The apparatus embodiments described above are merely illustrative, wherein the elements illustrated as separate elements may or may not be physically separate, and the elements shown as elements may or may not be physical elements, may be located in one place, or may be distributed over a plurality of network elements. Some or all of the modules may be selected according to actual needs to achieve the purpose of the solution of this embodiment.

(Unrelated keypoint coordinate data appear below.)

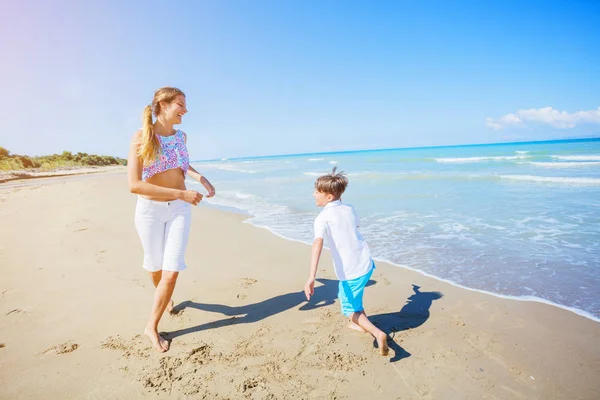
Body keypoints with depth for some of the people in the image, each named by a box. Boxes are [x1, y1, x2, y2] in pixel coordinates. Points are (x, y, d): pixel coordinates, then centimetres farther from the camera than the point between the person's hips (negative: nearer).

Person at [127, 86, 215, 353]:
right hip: (150, 210, -3)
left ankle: (152, 326, 13)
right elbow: (134, 185, -23)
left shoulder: (181, 136, 1)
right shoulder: (141, 137, -14)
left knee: (172, 270, -4)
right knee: (155, 266, 16)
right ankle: (164, 296, 49)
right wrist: (181, 193, -28)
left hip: (179, 210, 3)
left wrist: (200, 177, 5)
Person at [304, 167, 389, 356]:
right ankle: (360, 323, 47)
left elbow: (317, 244, -32)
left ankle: (377, 333, -5)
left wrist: (311, 277, -40)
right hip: (366, 263, 7)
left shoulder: (322, 218, -15)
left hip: (350, 271, -6)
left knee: (350, 308, 13)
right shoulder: (349, 209, 3)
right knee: (346, 295, 32)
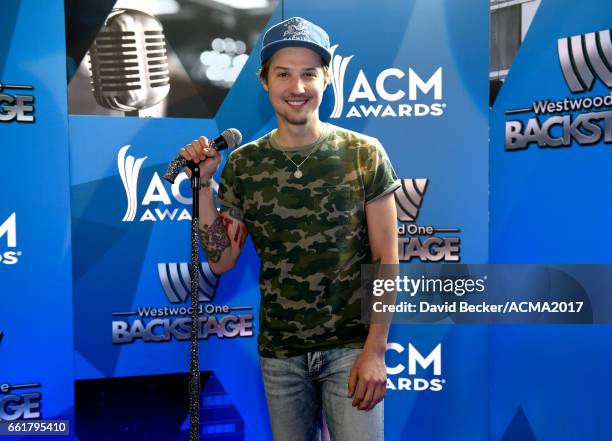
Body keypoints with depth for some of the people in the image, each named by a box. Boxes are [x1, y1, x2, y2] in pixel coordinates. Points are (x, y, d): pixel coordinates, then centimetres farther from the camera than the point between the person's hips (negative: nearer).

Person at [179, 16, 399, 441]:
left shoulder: (365, 154, -8)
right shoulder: (242, 164, -1)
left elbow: (386, 259, -6)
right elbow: (221, 261, 1)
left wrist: (375, 351, -10)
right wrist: (204, 183, -8)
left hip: (350, 347, -2)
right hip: (279, 352, 3)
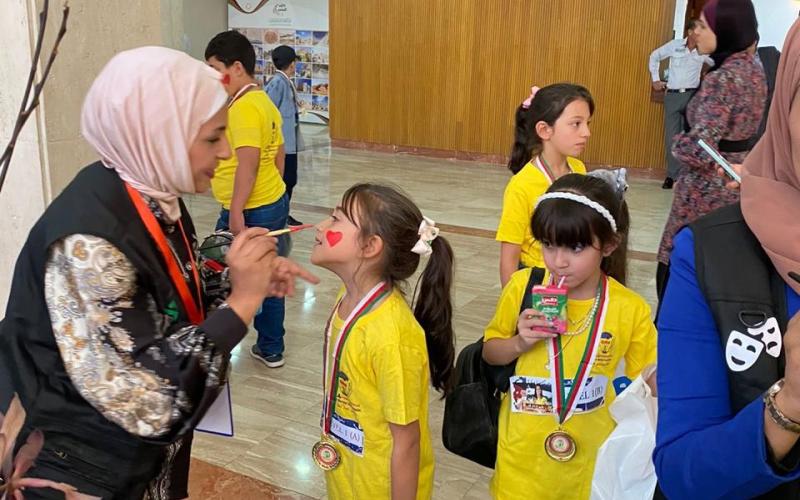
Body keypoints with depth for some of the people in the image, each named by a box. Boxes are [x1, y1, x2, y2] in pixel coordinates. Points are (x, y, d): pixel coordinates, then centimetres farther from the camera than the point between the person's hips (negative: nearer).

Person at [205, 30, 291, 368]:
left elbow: (247, 163, -23)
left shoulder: (244, 107, -17)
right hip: (273, 202, 10)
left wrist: (236, 212, -23)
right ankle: (270, 348, 25)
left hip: (250, 211, -10)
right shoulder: (263, 102, 14)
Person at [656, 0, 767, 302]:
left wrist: (678, 144, -9)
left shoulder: (722, 78, -20)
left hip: (707, 189, -9)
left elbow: (699, 149, -27)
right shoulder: (754, 71, 8)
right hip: (738, 183, 9)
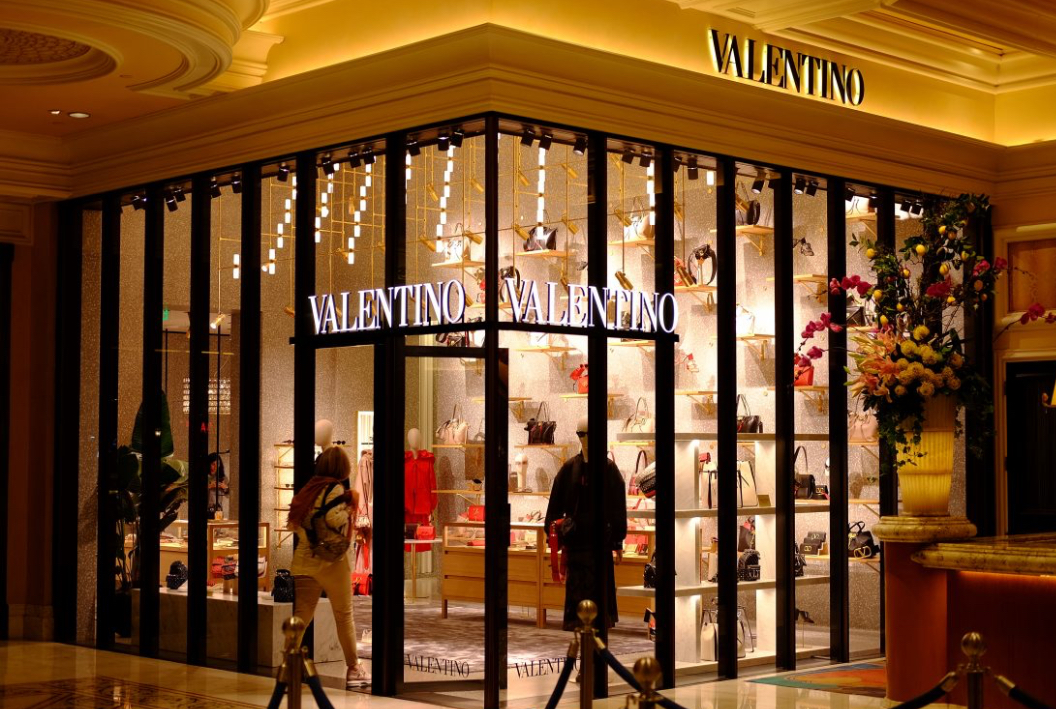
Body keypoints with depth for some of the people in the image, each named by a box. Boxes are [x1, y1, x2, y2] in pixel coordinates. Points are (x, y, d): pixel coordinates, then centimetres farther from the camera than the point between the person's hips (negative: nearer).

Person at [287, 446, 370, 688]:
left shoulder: (308, 488, 12)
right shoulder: (336, 488, -9)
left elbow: (293, 521, 10)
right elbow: (334, 519, -22)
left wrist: (307, 536, 13)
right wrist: (349, 504, -7)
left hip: (303, 560, 6)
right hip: (330, 560, -6)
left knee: (301, 615, 4)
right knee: (344, 615, 8)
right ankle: (353, 669, 16)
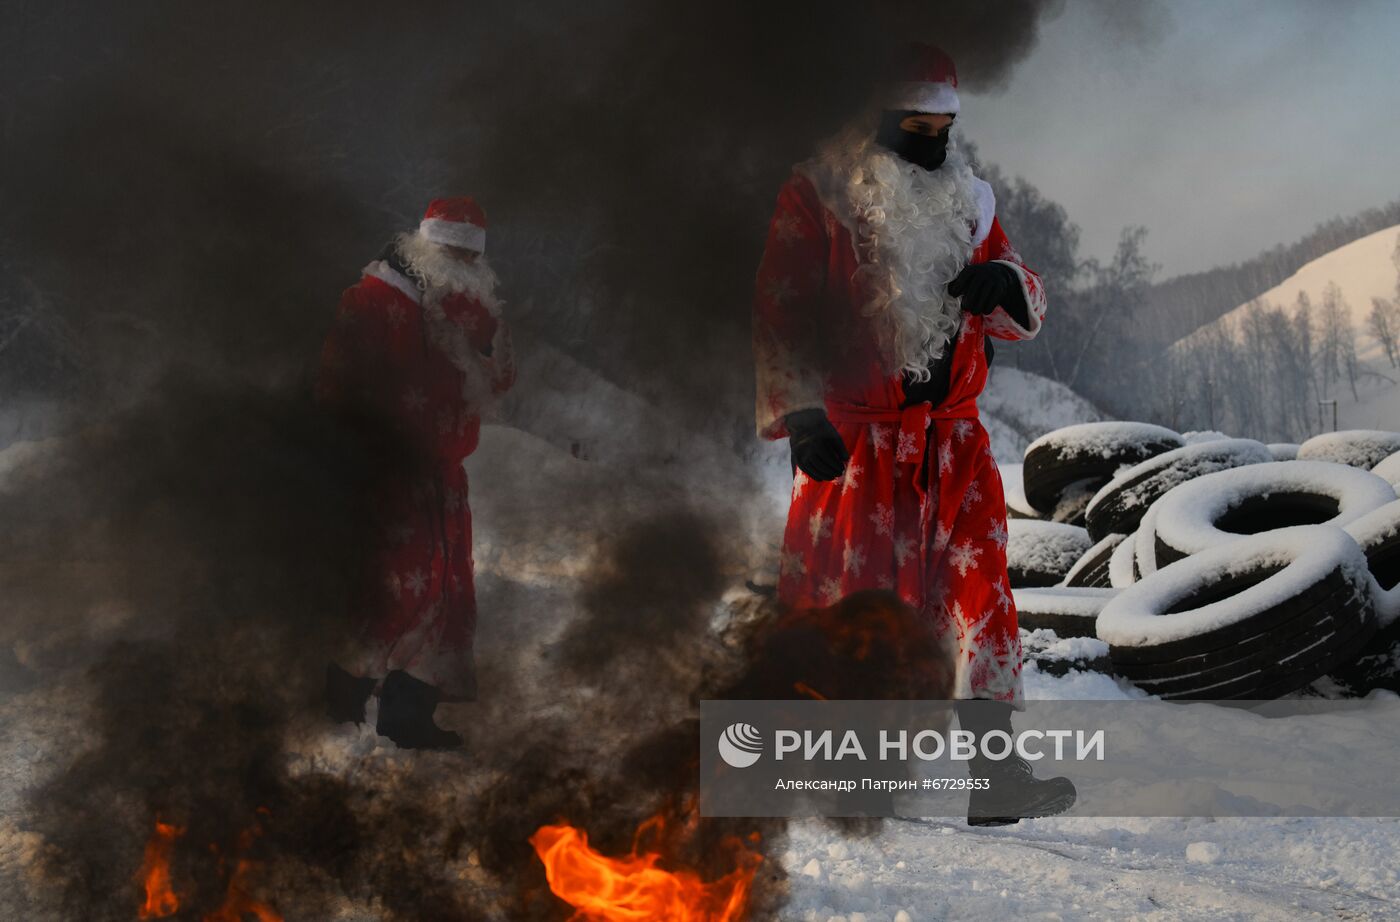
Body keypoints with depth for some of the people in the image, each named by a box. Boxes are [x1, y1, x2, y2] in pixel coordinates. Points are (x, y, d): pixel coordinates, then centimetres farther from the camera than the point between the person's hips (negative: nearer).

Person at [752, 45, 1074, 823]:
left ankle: (995, 766, -1)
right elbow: (778, 316, -8)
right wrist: (801, 415, -18)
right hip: (851, 437, -4)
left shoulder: (967, 203, 13)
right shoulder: (816, 197, -4)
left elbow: (1026, 314, 17)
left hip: (953, 435, 5)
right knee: (840, 597, 1)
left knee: (981, 589, -3)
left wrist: (1005, 285, -7)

Those of ordinary skill in the art will understand and implement the present invention without undue burden.

From the above description of the embodiments, it will be apparent to those skilled in the art that the embodiments may be implemented by means of software plus necessary general hardware platforms, or of course may be implemented by means of hardware. Based on this understanding, the foregoing technical solution may be embodied essentially or in a part contributing to the prior art in the form of a software product, which may be stored in a computer readable storage medium, such as ROM/RAM, a magnetic disk, an optical disk, etc., including several instructions for causing a computer device (which may be a personal computer, a server, or a network device, etc.) to execute the method described in the respective embodiments or some parts of the embodiments.

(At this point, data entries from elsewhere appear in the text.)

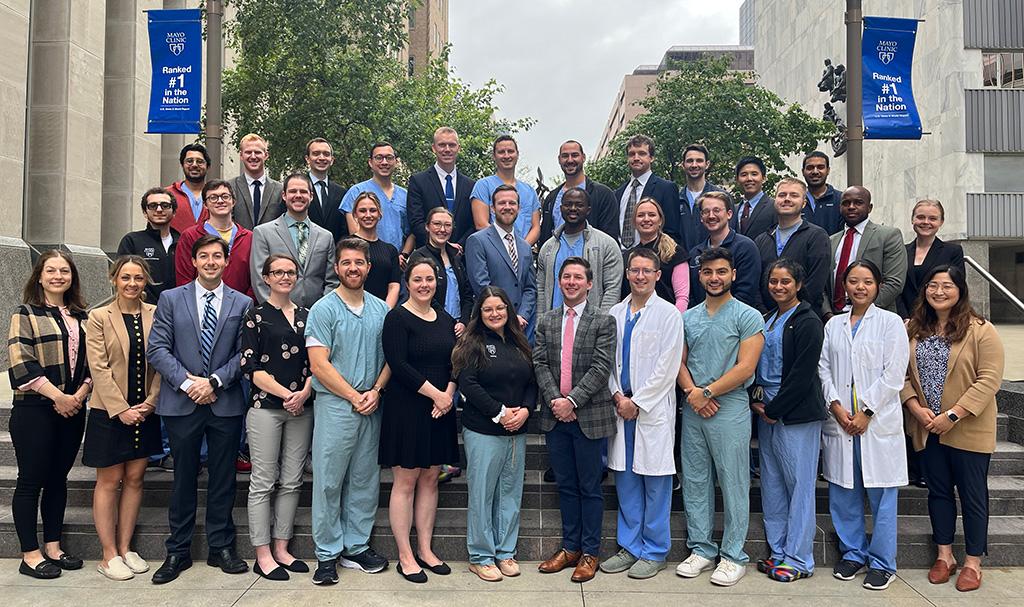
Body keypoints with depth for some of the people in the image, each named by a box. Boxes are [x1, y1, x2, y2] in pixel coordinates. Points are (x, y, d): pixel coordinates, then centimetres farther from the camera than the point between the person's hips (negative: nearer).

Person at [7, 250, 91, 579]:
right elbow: (22, 364, -12)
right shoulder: (26, 314, -3)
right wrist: (59, 397, -16)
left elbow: (92, 361, 10)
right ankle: (30, 555, 11)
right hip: (35, 409, -5)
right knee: (31, 479, 1)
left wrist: (80, 394, -6)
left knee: (58, 478, 11)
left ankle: (53, 547, 21)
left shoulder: (81, 316, 12)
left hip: (72, 409, 5)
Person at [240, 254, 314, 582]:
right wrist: (287, 394, -12)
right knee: (263, 482, 0)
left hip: (301, 407, 4)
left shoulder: (306, 315, 12)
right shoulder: (256, 316, 0)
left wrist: (305, 392, -7)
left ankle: (281, 549, 18)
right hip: (266, 406, -4)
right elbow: (251, 367, -6)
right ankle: (263, 555, 9)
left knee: (291, 481, 7)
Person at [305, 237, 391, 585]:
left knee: (366, 481, 10)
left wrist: (376, 391, -8)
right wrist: (355, 397, -12)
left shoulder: (380, 309, 9)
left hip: (371, 408, 5)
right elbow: (318, 364, -11)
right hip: (335, 405, -4)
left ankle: (357, 547, 23)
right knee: (329, 481, 1)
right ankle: (328, 554, 14)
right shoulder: (323, 310, -5)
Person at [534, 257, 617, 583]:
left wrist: (572, 401, -18)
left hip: (589, 416, -4)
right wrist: (554, 400, -11)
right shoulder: (546, 321, 9)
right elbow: (540, 364, 2)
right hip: (555, 416, 4)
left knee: (589, 487, 6)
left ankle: (589, 552, 18)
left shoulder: (603, 322, -3)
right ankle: (570, 547, 26)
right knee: (565, 485, 14)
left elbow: (600, 368, -11)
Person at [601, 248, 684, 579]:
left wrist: (637, 402, -10)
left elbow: (667, 367, -9)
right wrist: (617, 396, -4)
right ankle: (630, 546, 24)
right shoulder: (615, 313, 9)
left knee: (655, 483, 3)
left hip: (653, 409, -4)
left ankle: (654, 552, 16)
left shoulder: (668, 314, -4)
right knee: (625, 480, 11)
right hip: (621, 408, 5)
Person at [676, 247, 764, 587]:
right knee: (695, 482, 10)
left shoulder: (747, 317, -3)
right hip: (693, 409, 5)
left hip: (730, 409, -5)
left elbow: (745, 368, -12)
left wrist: (707, 392, -12)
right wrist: (692, 392, -8)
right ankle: (701, 549, 22)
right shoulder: (688, 317, 12)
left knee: (734, 484, 2)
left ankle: (733, 556, 12)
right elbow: (680, 361, 11)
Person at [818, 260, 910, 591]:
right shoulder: (833, 324, 12)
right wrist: (836, 406, -7)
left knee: (881, 495, 2)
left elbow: (893, 375, -6)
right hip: (839, 421, 3)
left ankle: (882, 563, 14)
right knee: (843, 492, 9)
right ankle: (852, 553, 24)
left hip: (878, 423, -3)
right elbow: (823, 368, 7)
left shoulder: (890, 323, 1)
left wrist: (865, 413, -11)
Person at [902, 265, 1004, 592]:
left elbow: (989, 380, -15)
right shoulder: (912, 329, 4)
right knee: (938, 491, 14)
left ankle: (973, 563, 22)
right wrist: (916, 408, -11)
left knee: (972, 495, 7)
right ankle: (944, 555, 28)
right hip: (928, 429, 4)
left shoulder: (980, 331, -10)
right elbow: (903, 374, 3)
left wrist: (953, 414, -20)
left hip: (968, 430, -4)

Finally, it should be noted that: the above embodiments are only for illustrating the technical solution of the present invention, and are not limiting; although the invention has been described in detail with reference to the foregoing embodiments, it will be understood by those of ordinary skill in the art that: the technical scheme described in the foregoing embodiments can be modified or some technical features thereof can be replaced by equivalents; such modifications and substitutions do not depart from the spirit and scope of the technical solutions of the embodiments of the present invention.

Claims

1. A method for medical question answering using a large language model, comprising:

acquiring medical dialogue history content of a user;

2. The method for medical question answering using a large language model according to claim 1, wherein the content of the first prompt instruction includes:

"doctor: "or" the doctor may want to: ".

3. The method for medical question-answering using the large language model according to claim 1, wherein the content of the second prompt instruction is determined based on the recorded item of medical record.

4. The method of claim 3, wherein the content of the second prompt instruction comprises at least one of:

what the complaint is;

what the past history is;

aiding in checking what is;

diagnosing what is;

what is suggested.

5. A system for medical questions and answers using a large language model, comprising:

6. The system for medical question-answering using a large language model according to claim 5, wherein the content of the first prompt instruction includes:

"doctor: "or" the doctor may want to: ".

7. The system for medical question-answering using a large language model according to claim 5, wherein the content of the second prompt instruction is determined based on the recorded item of medical records.

8. The system for medical question-answering using a large language model according to claim 7, wherein the content of the second prompt instruction includes at least one of:

what the complaint is;

what the past history is;

aiding in checking what is;

diagnosing what is;

what is suggested.

9. An electronic device comprising a memory, a processor and a computer program stored on the memory and executable on the processor, wherein the processor when executing the program implements the method of using a large language model for medical question-answering as claimed in any one of claims 1 to 4.

10. A non-transitory computer readable storage medium having stored thereon a computer program, which when executed by a processor, implements a method of medical question answering using a large language model as claimed in any one of claims 1 to 4.